Le tensioni globali spingono le grandi imprese a ridurre gli investimenti pianificati. I risultati di un sondaggio di Willis Towers Watson e Oxford Analytica.
A causa delle crescenti instabilità geopolitiche che stanno causando un incremento dell’esposizione ai rischi politici, il 55% delle società con un utile annuo maggiore di 1 miliardo di dollari ha registrato almeno una perdita superiore ai 100 milioni di dollari legata proprio ai rischi politici. È quanto emerge da un sondaggio condotto da Willis Towers Watson e Oxford Analytica, che hanno intervistato i senior executive di oltre 40 aziende a livello globale (la maggioranza era costituita da aziende presenti sulla Forbes Global 500 e principalmente basate in Nord America, Europa e Giappone) in differenti settori di attività, per analizzare la loro risposta all’instabilità politica globale attuale.

INFORMAZIONI MOSTRATE:

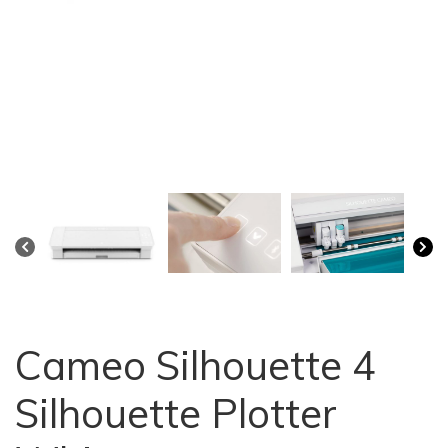
Cameo Silhouette 4
Silhouette Plotter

IL TUO OBIETTIVO: Ricopia per intero, senza alcuna modifica, il segmento di testo sul sondaggio relativo ai rischi politici per le grandi imprese.

RISULTATO DELL'ESERCIZIO:
Le tensioni globali spingono le grandi imprese a ridurre gli investimenti pianificati. I risultati di un sondaggio di Willis Towers Watson e Oxford Analytica.
A causa delle crescenti instabilità geopolitiche che stanno causando un incremento dell’esposizione ai rischi politici, il 55% delle società con un utile annuo maggiore di 1 miliardo di dollari ha registrato almeno una perdita superiore ai 100 milioni di dollari legata proprio ai rischi politici. È quanto emerge da un sondaggio condotto da Willis Towers Watson e Oxford Analytica, che hanno intervistato i senior executive di oltre 40 aziende a livello globale (la maggioranza era costituita da aziende presenti sulla Forbes Global 500 e principalmente basate in Nord America, Europa e Giappone) in differenti settori di attività, per analizzare la loro risposta all’instabilità politica globale attuale.